> PROBLEM REQUIREMENTS
Write out all the entries word for word and omit any pictures.
━━━ EXTRACTED DATA
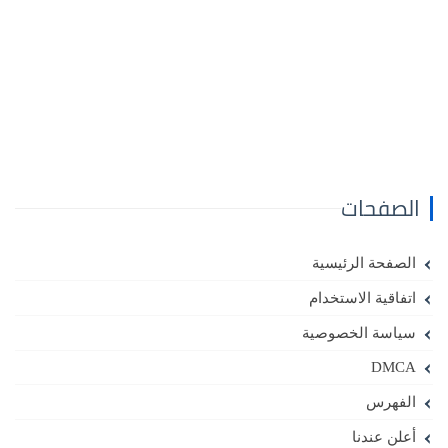
الصفحات
الصفحة الرئيسية
اتفاقية الاستخدام
سياسة الخصوصية
DMCA
الفهرس
أعلن عندنا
━━━━━━
> SOLUTION TO THE EXERCISE
الصفحات
الصفحة الرئيسية
اتفاقية الاستخدام
سياسة الخصوصية
DMCA
الفهرس
أعلن عندنا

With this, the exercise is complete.